TASK DESCRIPTION
The full set of entries is to be printed exactly, with pictures excluded.

Lens and sensor metadata:
########

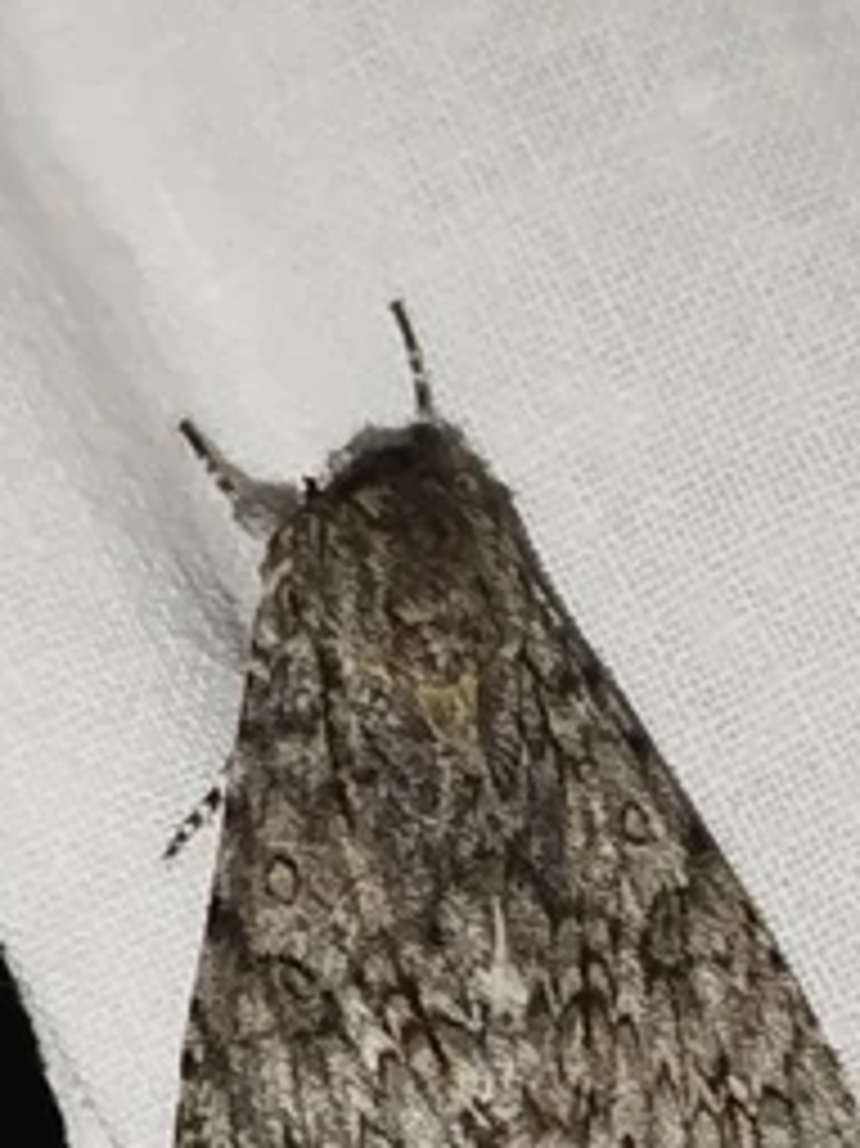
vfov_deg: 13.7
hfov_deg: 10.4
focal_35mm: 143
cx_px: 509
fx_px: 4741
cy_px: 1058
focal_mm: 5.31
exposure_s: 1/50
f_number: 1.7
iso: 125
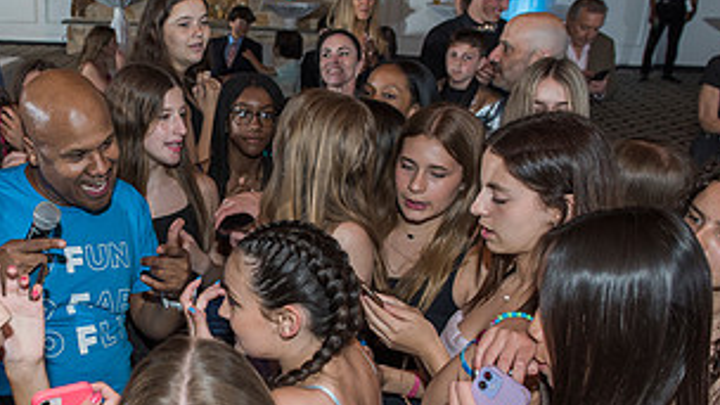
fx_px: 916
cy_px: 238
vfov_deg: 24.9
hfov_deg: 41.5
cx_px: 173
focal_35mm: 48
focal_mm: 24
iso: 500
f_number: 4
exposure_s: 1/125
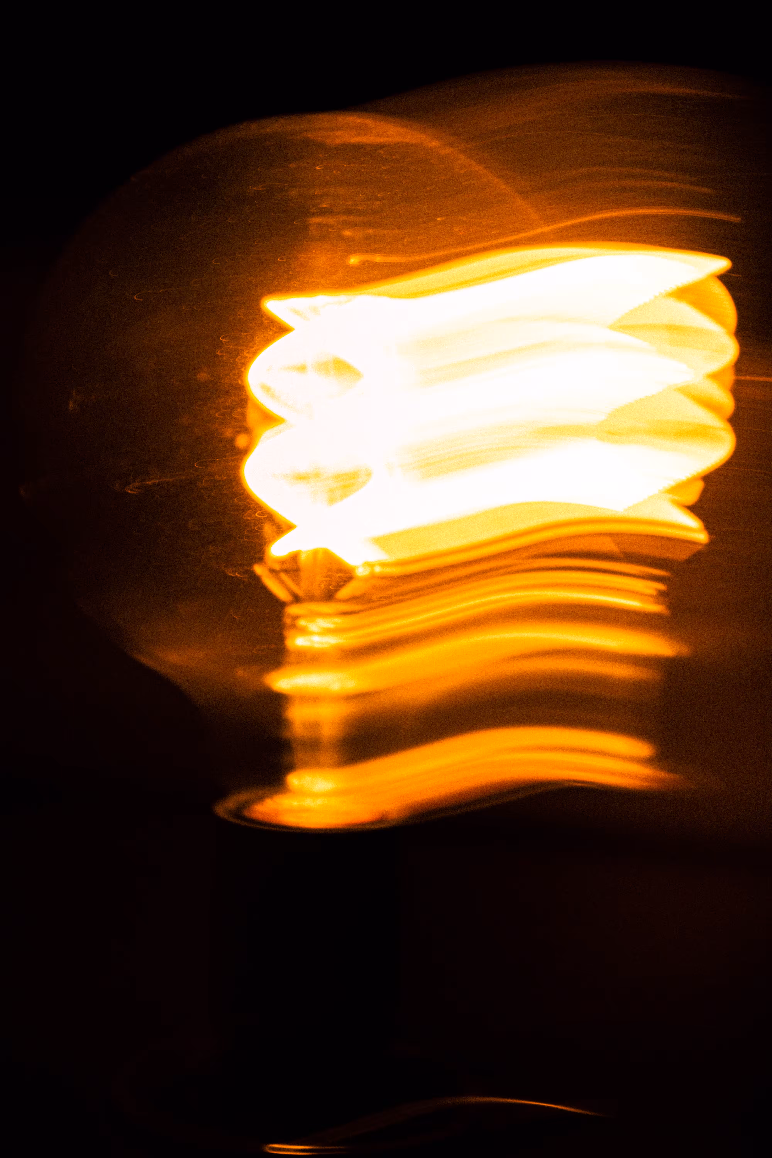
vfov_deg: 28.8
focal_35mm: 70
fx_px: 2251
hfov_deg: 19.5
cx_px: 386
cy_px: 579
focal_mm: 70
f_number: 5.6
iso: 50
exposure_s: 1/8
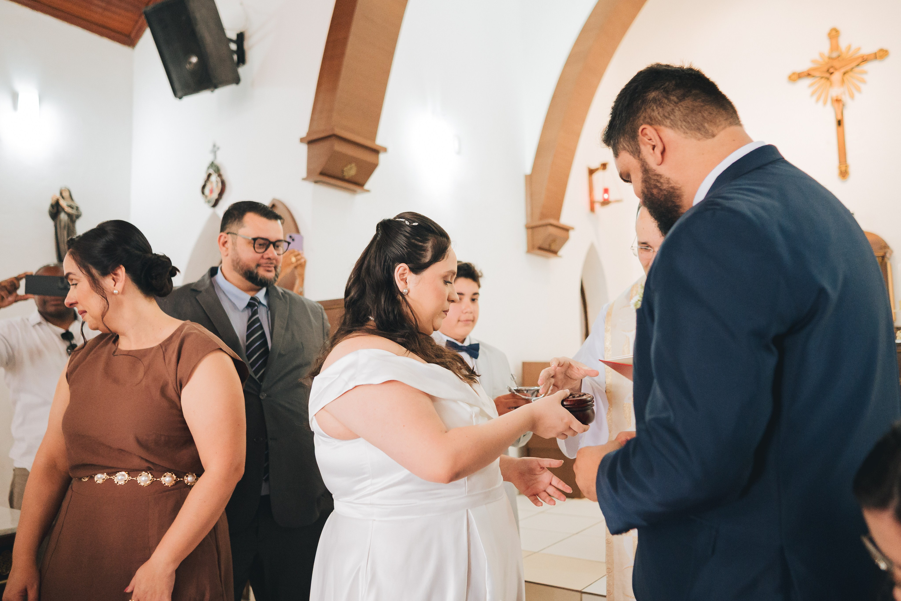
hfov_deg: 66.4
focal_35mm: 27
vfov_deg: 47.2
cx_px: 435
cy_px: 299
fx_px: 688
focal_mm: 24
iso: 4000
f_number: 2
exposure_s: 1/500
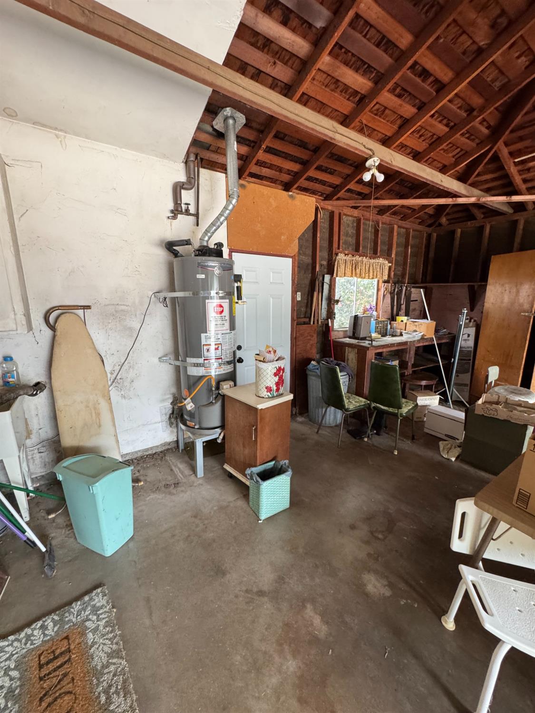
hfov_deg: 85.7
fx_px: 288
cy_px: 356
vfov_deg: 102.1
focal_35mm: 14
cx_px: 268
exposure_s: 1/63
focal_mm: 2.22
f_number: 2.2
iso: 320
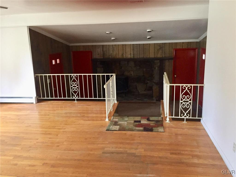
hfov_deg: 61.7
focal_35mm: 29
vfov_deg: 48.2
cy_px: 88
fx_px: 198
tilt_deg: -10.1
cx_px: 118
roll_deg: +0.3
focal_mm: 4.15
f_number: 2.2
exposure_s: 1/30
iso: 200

########

ANSWER BELOW
vfov_deg: 13.7
hfov_deg: 10.4
focal_35mm: 143
cx_px: 509
fx_px: 4741
cy_px: 1058
focal_mm: 5.31
exposure_s: 1/50
f_number: 1.7
iso: 125
fx_px: 916
cy_px: 238
vfov_deg: 24.9
hfov_deg: 41.5
cx_px: 173
focal_35mm: 48
focal_mm: 24
iso: 500
f_number: 4
exposure_s: 1/125
vfov_deg: 28.8
focal_35mm: 70
fx_px: 2251
hfov_deg: 19.5
cx_px: 386
cy_px: 579
focal_mm: 70
f_number: 5.6
iso: 50
exposure_s: 1/8
hfov_deg: 66.4
focal_35mm: 27
vfov_deg: 47.2
cx_px: 435
cy_px: 299
fx_px: 688
focal_mm: 24
iso: 4000
f_number: 2
exposure_s: 1/500
hfov_deg: 85.7
fx_px: 288
cy_px: 356
vfov_deg: 102.1
focal_35mm: 14
cx_px: 268
exposure_s: 1/63
focal_mm: 2.22
f_number: 2.2
iso: 320
hfov_deg: 61.7
focal_35mm: 29
vfov_deg: 48.2
cy_px: 88
fx_px: 198
tilt_deg: -10.1
cx_px: 118
roll_deg: +0.3
focal_mm: 4.15
f_number: 2.2
exposure_s: 1/30
iso: 200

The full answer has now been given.